**Instrucciones**
1. Enumere todas las objeciones que, según la nota sobre la reforma de la Ley de Glaciares, los constitucionalistas y académicos plantean contra el proyecto.
2. Retome la nota sobre la reforma de la Ley de Glaciares a partir de su última oración y continúe su redacción.

++++ Texto mostrado ++++

Constitucionalistas advierten que la reforma de la Ley de Glaciares es inconstitucional y vulnera el derecho ambiental

Glaciares Constitucional

Más de 85 constitucionalistas y académicos enviaron una carta al Congreso de la Nación en la que alertan que el proyecto de reforma de la Ley de Glaciares, que será tratado en los próximos días durante las sesiones extraordinarias convocadas por el Poder Ejecutivo, resulta inconstitucional y pone en riesgo el derecho constitucional a un ambiente sano.

El pronunciamiento cuenta con la adhesión de reconocidas figuras del ámbito jurídico, entre ellas Daniel Sabsay, Roberto Gargarella, Leila Devia, Andrés Gil Domínguez, Florencia Saulino, Lilian del Castillo, Marcelo López Alfonsín, Marisa Herrera, Aldo Rodríguez Salas, Mariela Puga, Guillermo Scheibler, Fabiana Schafrik, Aníbal Falbo y Valeria Berros, quienes advierten sobre el carácter regresivo de la iniciativa. Según señalan, la reforma reduce niveles de protección ya establecidos por la legislación vigente y viola el sistema de Presupuestos Mínimos Ambientales garantizado en el artículo 41 de la Constitución Nacional.

Ese artículo otorga al Congreso de la Nación la facultad de dictar normas que establezcan presupuestos mínimos de protección ambiental, mientras que las provincias pueden complementarlas, pero nunca disminuirlas ni perforar el piso de protección definido a nivel nacional. En ese marco, los especialistas remarcan que la competencia provincial es complementaria y debe ejercerse de manera maximizadora, es decir, orientada a fortalecer la protección ambiental según las características de cada ecosistema y jurisdicción.

++++ Material proporcionado ++++

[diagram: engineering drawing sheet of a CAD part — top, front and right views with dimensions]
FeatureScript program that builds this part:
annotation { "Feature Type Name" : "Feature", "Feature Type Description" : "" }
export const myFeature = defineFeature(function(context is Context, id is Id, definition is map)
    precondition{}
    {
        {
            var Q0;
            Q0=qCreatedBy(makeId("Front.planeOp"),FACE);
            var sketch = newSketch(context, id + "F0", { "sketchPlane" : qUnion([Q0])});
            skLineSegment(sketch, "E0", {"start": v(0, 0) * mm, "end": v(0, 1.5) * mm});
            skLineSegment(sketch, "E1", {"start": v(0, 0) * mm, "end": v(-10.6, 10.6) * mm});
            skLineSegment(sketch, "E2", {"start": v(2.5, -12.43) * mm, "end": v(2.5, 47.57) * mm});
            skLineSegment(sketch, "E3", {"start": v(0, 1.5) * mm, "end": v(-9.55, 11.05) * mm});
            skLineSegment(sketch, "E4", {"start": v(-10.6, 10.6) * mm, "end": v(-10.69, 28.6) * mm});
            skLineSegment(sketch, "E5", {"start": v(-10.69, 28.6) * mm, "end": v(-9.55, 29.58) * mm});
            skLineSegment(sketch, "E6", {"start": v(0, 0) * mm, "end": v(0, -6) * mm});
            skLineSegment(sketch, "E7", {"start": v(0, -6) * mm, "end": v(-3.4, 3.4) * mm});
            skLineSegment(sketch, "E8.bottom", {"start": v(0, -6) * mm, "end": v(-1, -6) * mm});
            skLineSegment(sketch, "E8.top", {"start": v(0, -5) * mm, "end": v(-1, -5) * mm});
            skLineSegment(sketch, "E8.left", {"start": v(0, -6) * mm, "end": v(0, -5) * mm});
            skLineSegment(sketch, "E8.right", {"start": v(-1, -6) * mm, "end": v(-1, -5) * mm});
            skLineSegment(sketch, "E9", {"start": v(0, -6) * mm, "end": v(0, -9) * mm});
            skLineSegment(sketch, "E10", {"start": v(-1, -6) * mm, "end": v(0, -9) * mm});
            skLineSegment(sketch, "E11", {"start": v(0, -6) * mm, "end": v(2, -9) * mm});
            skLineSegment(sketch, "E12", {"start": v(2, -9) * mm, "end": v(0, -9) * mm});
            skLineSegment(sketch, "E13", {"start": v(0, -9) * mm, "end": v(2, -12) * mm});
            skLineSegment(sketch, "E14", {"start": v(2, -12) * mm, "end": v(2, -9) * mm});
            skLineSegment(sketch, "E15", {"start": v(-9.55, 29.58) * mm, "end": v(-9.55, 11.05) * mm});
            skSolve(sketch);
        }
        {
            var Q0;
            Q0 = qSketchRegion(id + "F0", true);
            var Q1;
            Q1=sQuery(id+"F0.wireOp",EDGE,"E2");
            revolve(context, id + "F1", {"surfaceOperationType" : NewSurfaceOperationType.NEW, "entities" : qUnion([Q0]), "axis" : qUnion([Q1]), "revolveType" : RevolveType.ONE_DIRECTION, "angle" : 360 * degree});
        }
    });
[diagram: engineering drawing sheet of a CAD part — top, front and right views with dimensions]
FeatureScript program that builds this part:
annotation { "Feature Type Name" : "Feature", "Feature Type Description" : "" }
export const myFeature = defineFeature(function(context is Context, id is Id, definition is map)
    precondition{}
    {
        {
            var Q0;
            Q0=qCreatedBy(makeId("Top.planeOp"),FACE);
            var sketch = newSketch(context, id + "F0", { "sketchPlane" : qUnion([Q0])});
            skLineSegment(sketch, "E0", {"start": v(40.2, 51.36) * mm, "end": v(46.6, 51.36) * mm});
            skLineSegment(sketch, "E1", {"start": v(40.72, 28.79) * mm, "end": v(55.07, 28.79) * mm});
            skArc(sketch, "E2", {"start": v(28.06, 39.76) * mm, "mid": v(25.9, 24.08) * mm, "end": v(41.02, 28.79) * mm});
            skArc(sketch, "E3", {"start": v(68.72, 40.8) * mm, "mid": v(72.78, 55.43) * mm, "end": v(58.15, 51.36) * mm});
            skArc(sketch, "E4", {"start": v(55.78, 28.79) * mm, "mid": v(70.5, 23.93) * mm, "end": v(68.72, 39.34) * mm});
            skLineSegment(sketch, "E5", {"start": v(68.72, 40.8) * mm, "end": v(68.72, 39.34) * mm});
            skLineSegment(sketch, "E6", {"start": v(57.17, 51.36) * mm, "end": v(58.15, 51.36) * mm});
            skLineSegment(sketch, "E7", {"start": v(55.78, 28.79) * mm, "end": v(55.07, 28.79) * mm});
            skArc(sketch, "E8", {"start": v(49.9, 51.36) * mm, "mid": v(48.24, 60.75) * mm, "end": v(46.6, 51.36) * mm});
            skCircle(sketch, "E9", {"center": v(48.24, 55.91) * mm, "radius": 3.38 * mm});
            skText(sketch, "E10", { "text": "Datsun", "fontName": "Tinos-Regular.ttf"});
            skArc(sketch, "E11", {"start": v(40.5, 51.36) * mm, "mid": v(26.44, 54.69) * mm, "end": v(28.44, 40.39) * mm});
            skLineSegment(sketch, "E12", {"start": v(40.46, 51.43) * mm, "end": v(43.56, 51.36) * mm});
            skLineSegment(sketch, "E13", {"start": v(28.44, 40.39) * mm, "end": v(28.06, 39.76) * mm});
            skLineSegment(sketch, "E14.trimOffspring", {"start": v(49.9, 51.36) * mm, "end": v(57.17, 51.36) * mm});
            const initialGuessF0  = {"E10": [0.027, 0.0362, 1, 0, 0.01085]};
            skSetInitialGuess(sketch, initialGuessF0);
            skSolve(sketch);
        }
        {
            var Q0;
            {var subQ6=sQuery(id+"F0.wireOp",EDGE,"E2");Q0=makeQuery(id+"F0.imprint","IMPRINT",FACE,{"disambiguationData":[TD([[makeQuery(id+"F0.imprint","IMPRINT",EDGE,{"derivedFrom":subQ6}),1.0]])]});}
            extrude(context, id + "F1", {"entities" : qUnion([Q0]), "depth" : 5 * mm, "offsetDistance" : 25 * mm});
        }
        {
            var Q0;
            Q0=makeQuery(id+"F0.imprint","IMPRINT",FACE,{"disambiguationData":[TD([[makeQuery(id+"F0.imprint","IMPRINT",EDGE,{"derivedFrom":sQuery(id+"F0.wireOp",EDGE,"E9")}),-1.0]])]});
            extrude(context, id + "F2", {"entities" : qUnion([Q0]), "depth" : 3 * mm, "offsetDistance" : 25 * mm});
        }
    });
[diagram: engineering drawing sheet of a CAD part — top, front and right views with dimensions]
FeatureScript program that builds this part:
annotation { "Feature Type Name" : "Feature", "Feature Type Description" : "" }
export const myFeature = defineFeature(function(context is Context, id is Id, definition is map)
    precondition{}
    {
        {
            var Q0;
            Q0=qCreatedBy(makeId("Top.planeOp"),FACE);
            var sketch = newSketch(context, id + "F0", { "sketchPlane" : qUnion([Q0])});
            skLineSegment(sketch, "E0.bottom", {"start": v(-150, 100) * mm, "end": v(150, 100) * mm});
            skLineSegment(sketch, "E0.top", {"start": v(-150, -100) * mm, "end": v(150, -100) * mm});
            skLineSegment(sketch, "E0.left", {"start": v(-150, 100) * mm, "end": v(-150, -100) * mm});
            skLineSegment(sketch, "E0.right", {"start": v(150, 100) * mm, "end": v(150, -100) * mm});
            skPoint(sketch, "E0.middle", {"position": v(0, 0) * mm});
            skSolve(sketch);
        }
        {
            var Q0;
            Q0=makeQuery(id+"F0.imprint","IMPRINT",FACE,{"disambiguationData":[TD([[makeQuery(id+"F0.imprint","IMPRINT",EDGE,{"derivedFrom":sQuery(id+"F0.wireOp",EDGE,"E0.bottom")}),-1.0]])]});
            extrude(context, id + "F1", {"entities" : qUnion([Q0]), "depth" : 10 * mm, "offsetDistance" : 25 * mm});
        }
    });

++++

**Respuestas**
1.
- Resulta inconstitucional.
- Pone en riesgo el derecho constitucional a un ambiente sano.
- Tiene carácter regresivo.
- Reduce niveles de protección ya establecidos por la legislación vigente.
- Viola el sistema de Presupuestos Mínimos Ambientales garantizado en el artículo 41 de la Constitución Nacional.

2.
En sentido contrario, el proyecto impulsado por el Ejecutivo habilita a que cada provincia determine qué glaciares y ambientes periglaciales proteger —o no— conforme a criterios propios. Para los firmantes, esto implica un riesgo directo para las fuentes de agua dentro de los territorios provinciales y también para aquellas provincias ubicadas aguas abajo en las cuencas hídricas compartidas.

“La reforma no constituye una mera modificación, sino que subvierte por completo el sistema vigente. Su redacción desmantela la esencia de las leyes de presupuestos mínimos: el objeto de ese tipo de normas es establecer un piso de regulación y que el techo lo pongan las provincias”, sostienen en la carta dirigida al Congreso.

Uno de los puntos más críticos señalados es el vaciamiento del Inventario Nacional de Glaciares, una herramienta técnico-científica de información pública que identifica y caracteriza los glaciares del país. Al subordinar este conocimiento a decisiones políticas provinciales, el proyecto anula la operatividad del presupuesto mínimo de protección y rompe con el enfoque ecosistémico, que reconoce que los glaciares y las cuencas hídricas exceden los límites jurisdiccionales.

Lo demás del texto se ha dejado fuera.